La faiblesse de la représenta­tion du Québec à Ottawa, que ce soit au Conseil des ministres ou dans l’entourage de M. Trudeau, saute en effet aux yeux. On l’a bien vu dans le dossier de Bombardier. Marc Garneau a été totalement écarté du dossier au profit de M. Morneau. Pourquoi le ministre des Transports s’intéresser­ait-il à la fabricatio­n des avions, n’est-ce pas ?

S’il est vrai qu’on ne trouve aucune trace d’un quelconque French power au sein du gouverneme­nt Trudeau, il est tout aussi manifeste que la perspectiv­e de déplaire au Québec n’inspire plus la moindre crainte à Ottawa, où on sait très bien que la souveraine­té est en hibernatio­n et que M. Couillard est prêt à tout pour l’y maintenir.
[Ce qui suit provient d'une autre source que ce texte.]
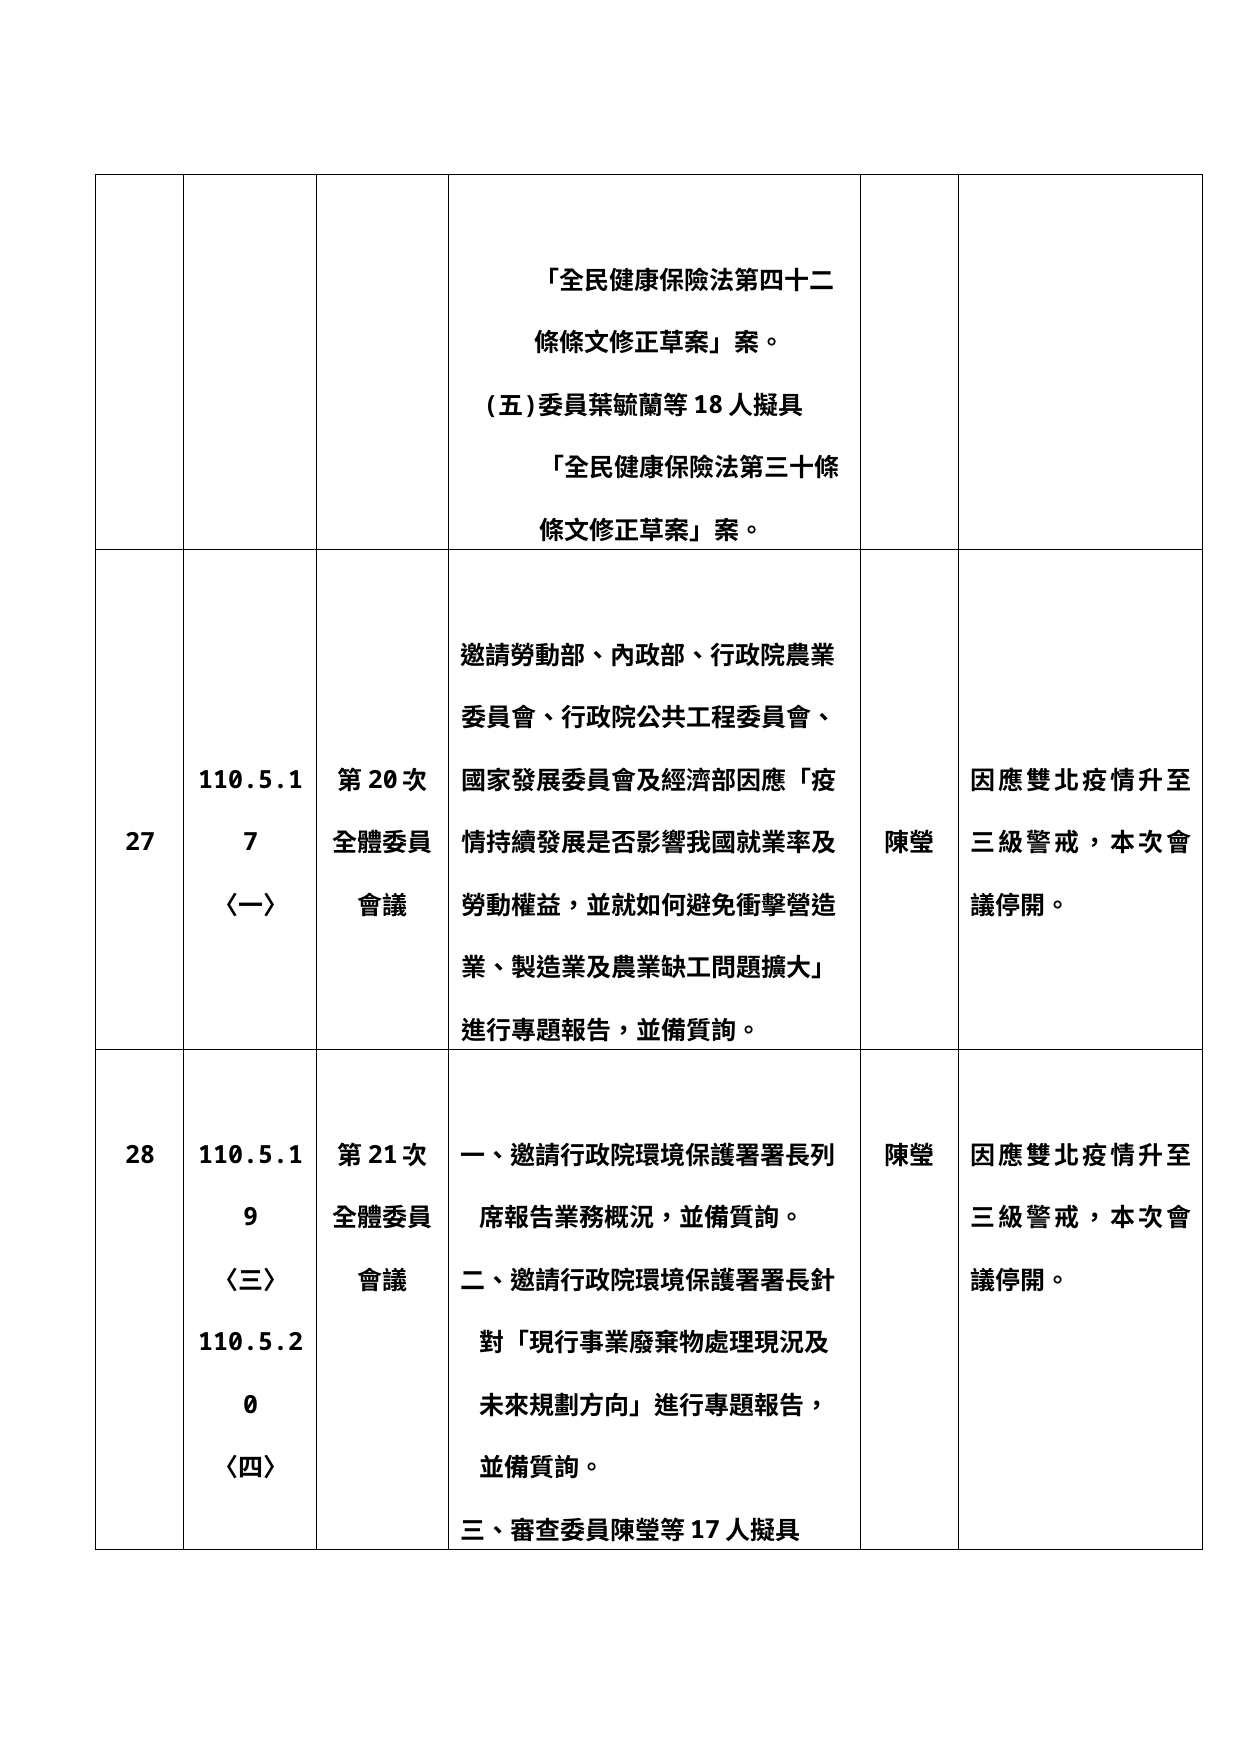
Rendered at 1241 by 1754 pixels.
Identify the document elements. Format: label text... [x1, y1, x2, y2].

table_cell [959, 175, 1202, 549]
table_cell 27 [96, 550, 183, 1049]
table_cell [317, 175, 448, 549]
table_cell [96, 175, 183, 549]
table_cell [184, 175, 316, 549]
table_cell 一、邀請行政院環境保護署署長列席報告業務概況，並備質詢。 二、邀請行政院環境保護署署長針對「現行事業廢棄物處理現況及未來規劃方向」進行專題報告，並備質詢。 三、審查委員陳瑩等17人擬具 [449, 1050, 860, 1549]
table_cell 「全民健康保險法第四十二條條文修正草案」案。 (五)委員葉毓蘭等18人擬具「全民健康保險法第三十條條文修正草案」案。 [449, 175, 860, 549]
table_cell 因應雙北疫情升至三級警戒，本次會議停開。 [959, 550, 1202, 1049]
table_cell 陳瑩 [861, 1050, 958, 1549]
table_cell 因應雙北疫情升至三級警戒，本次會議停開。 [959, 1050, 1202, 1549]
table_cell 邀請勞動部、內政部、行政院農業委員會、行政院公共工程委員會、國家發展委員會及經濟部因應「疫情持續發展是否影響我國就業率及勞動權益，並就如何避免衝擊營造業、製造業及農業缺工問題擴大」進行專題報告，並備質詢。 [449, 550, 860, 1049]
table_cell 第20次全體委員會議 [317, 550, 448, 1049]
table_cell 陳瑩 [861, 550, 958, 1049]
table_cell 110.5.19 〈三〉 110.5.20 〈四〉 [184, 1050, 316, 1549]
table_cell 110.5.17 〈一〉 [184, 550, 316, 1049]
table_cell 28 [96, 1050, 183, 1549]
table_cell 第21次全體委員會議 [317, 1050, 448, 1549]
table_cell [861, 175, 958, 549]
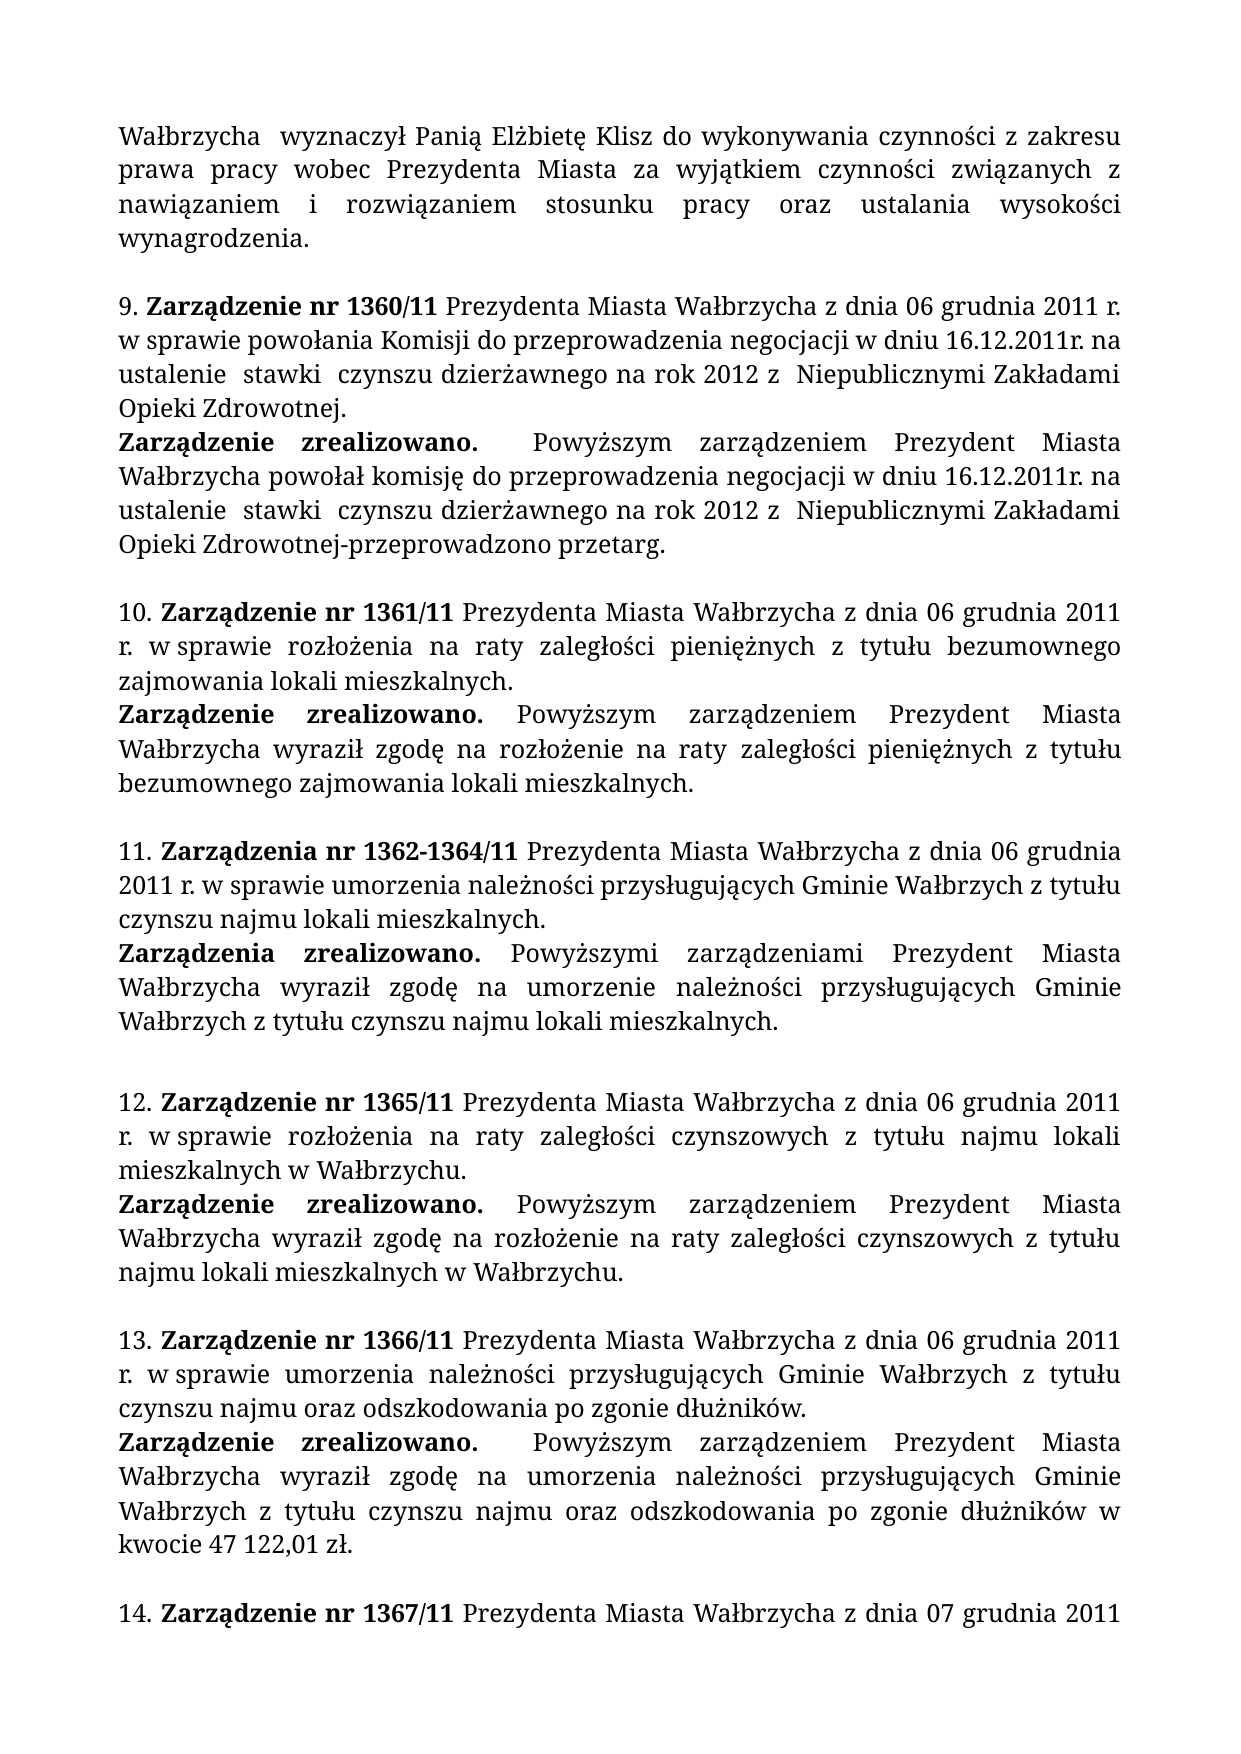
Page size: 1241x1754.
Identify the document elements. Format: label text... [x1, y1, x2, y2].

text Zarządzenia zrealizowano. Powyższymi zarządzeniami Prezydent Miasta Wałbrzycha wyraził zgodę na umorzenie należności przysługujących Gminie Wałbrzych z tytułu czynszu najmu lokali mieszkalnych. [118, 936, 1122, 1038]
text Wałbrzycha wyznaczył Panią Elżbietę Klisz do wykonywania czynności z zakresu prawa pracy wobec Prezydenta Miasta za wyjątkiem czynności związanych z nawiązaniem i rozwiązaniem stosunku pracy oraz ustalania wysokości wynagrodzenia. [118, 118, 1122, 254]
text 10. Zarządzenie nr 1361/11 Prezydenta Miasta Wałbrzycha z dnia 06 grudnia 2011 r. w sprawie rozłożenia na raty zaległości pieniężnych z tytułu bezumownego zajmowania lokali mieszkalnych. [118, 595, 1122, 697]
text 12. Zarządzenie nr 1365/11 Prezydenta Miasta Wałbrzycha z dnia 06 grudnia 2011 r. w sprawie rozłożenia na raty zaległości czynszowych z tytułu najmu lokali mieszkalnych w Wałbrzychu. [118, 1084, 1122, 1187]
text Zarządzenie zrealizowano. Powyższym zarządzeniem Prezydent Miasta Wałbrzycha powołał komisję do przeprowadzenia negocjacji w dniu 16.12.2011r. na ustalenie stawki czynszu dzierżawnego na rok 2012 z Niepublicznymi Zakładami Opieki Zdrowotnej-przeprowadzono przetarg. [118, 425, 1122, 561]
text 11. Zarządzenia nr 1362-1364/11 Prezydenta Miasta Wałbrzycha z dnia 06 grudnia 2011 r. w sprawie umorzenia należności przysługujących Gminie Wałbrzych z tytułu czynszu najmu lokali mieszkalnych. [118, 833, 1122, 936]
text Zarządzenie zrealizowano. Powyższym zarządzeniem Prezydent Miasta Wałbrzycha wyraził zgodę na rozłożenie na raty zaległości pieniężnych z tytułu bezumownego zajmowania lokali mieszkalnych. [118, 697, 1122, 799]
text Zarządzenie zrealizowano. Powyższym zarządzeniem Prezydent Miasta Wałbrzycha wyraził zgodę na rozłożenie na raty zaległości czynszowych z tytułu najmu lokali mieszkalnych w Wałbrzychu. [118, 1187, 1122, 1289]
text 9. Zarządzenie nr 1360/11 Prezydenta Miasta Wałbrzycha z dnia 06 grudnia 2011 r. w sprawie powołania Komisji do przeprowadzenia negocjacji w dniu 16.12.2011r. na ustalenie stawki czynszu dzierżawnego na rok 2012 z Niepublicznymi Zakładami Opieki Zdrowotnej. [118, 288, 1122, 425]
text 13. Zarządzenie nr 1366/11 Prezydenta Miasta Wałbrzycha z dnia 06 grudnia 2011 r. w sprawie umorzenia należności przysługujących Gminie Wałbrzych z tytułu czynszu najmu oraz odszkodowania po zgonie dłużników. [118, 1323, 1122, 1425]
text 14. Zarządzenie nr 1367/11 Prezydenta Miasta Wałbrzycha z dnia 07 grudnia 2011 [118, 1595, 1122, 1629]
text Zarządzenie zrealizowano. Powyższym zarządzeniem Prezydent Miasta Wałbrzycha wyraził zgodę na umorzenia należności przysługujących Gminie Wałbrzych z tytułu czynszu najmu oraz odszkodowania po zgonie dłużników w kwocie 47 122,01 zł. [118, 1425, 1122, 1561]
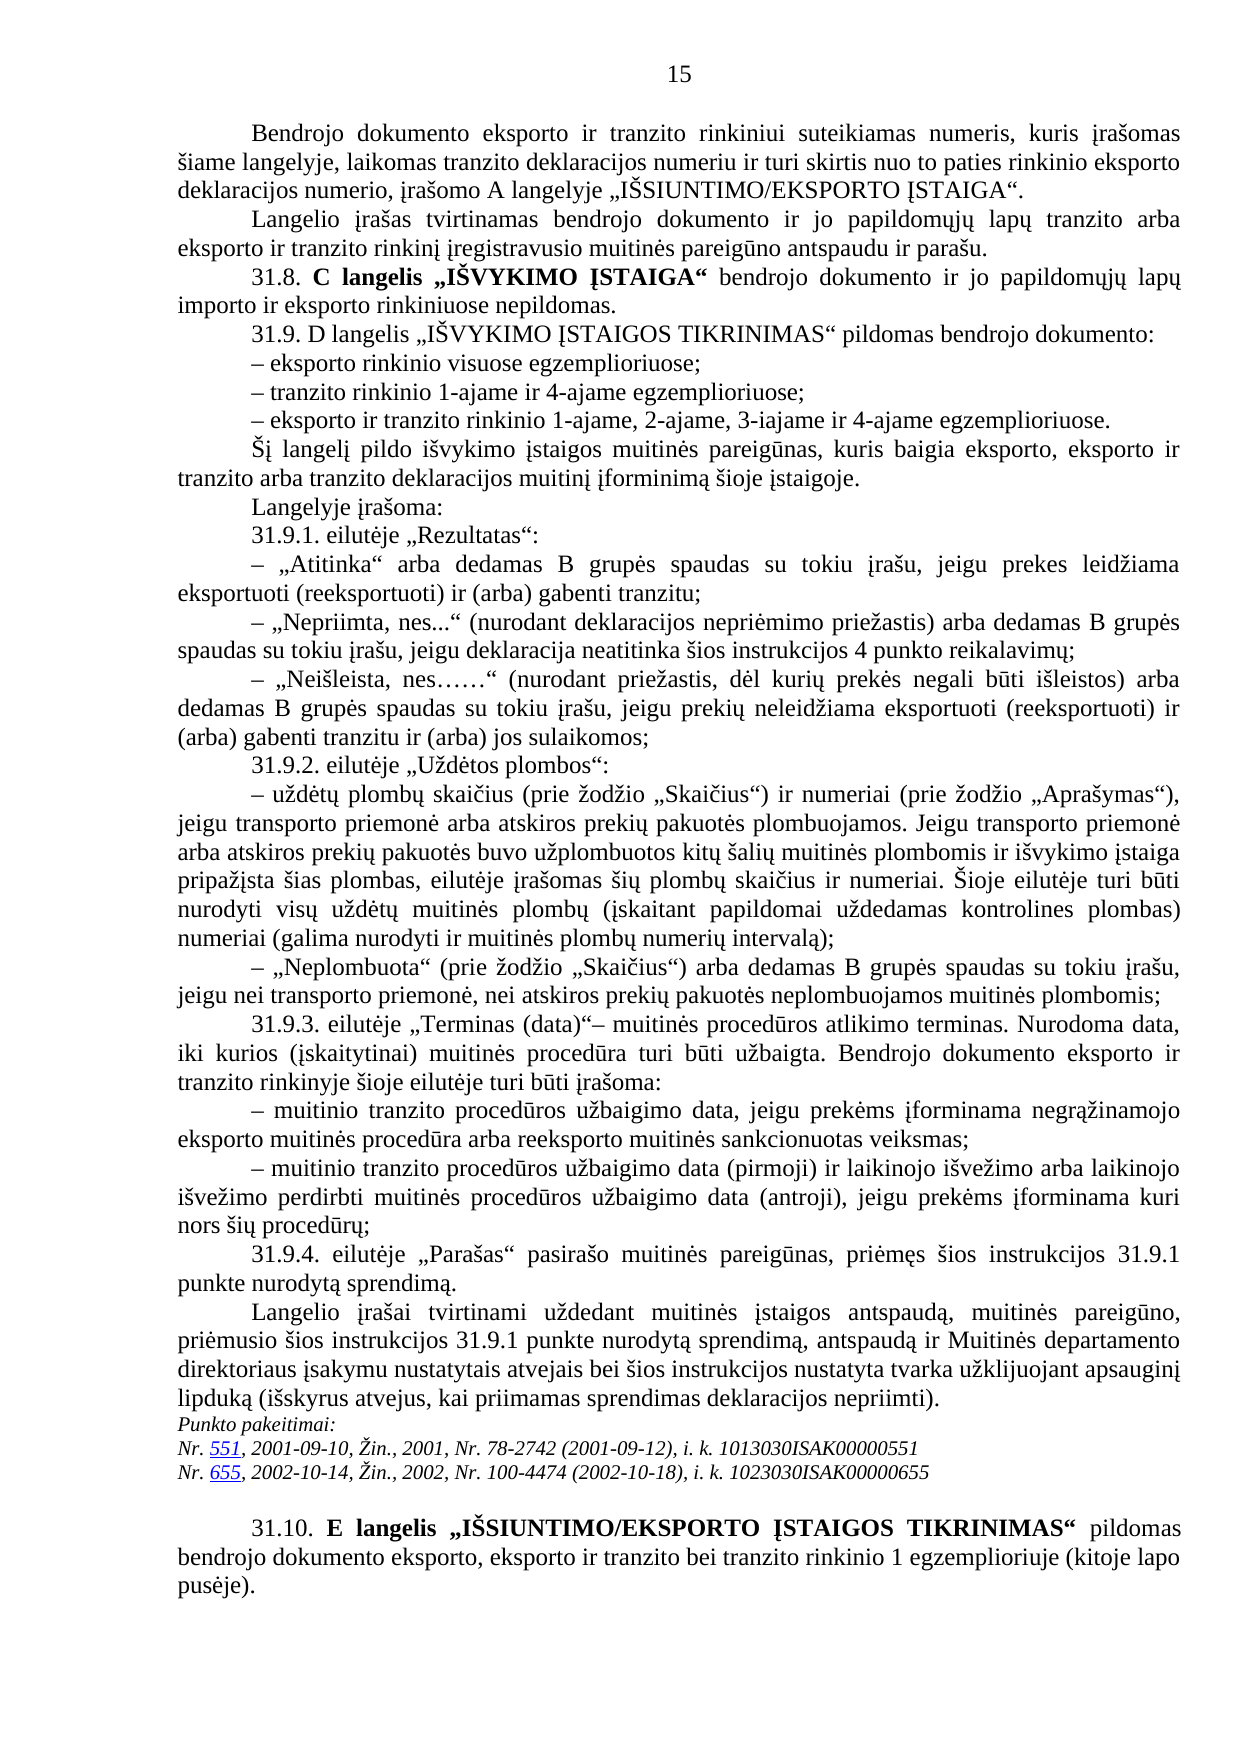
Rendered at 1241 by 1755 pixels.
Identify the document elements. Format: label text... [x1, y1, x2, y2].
Malgré la déception qu’a pu lui causer l’installati­on de la Banque de l’infrastruc­ture à Toronto, le premier ministre s’est bien gardé de toute critique. Il l’a déjà dit: son « devoir » lui commande de bien s’entendre avec le gouverneme­nt fédéral. De toute façon, il lui suffit de savoir que le Québec reçoit plus d’argent d’Ottawa qu’il n’en envoie pour conclure qu’il est avantageux de faire partie de la fédération. Il ne semble d’ailleurs faire aucune différence entre des milliards investis dans l’industrie automobile ou pétrolière et des milliards versés en péréquatio­n. Alors, ce n’est pas une banale histoire de banque qui va le troubler.

La position de faiblesse dans laquelle un fédéralism­e aussi inconditio­nnel place le Québec n’en est pas moins inquiétant­e au moment où la renégociat­ion de l’ALENA amènera inévitable­ment Ottawa à faire des concession­s pour satisfaire les exigences de Donald Trump. Ce qui exigera aussi des arbitrages entre les intérêts des diverses régions du pays. Ceux qui ont dû être faits pour permettre la signature de l’accord de libre-échange avec l’Union européenne n’ont rien de rassurant. La prochaine gifle pourrait faire encore plus mal.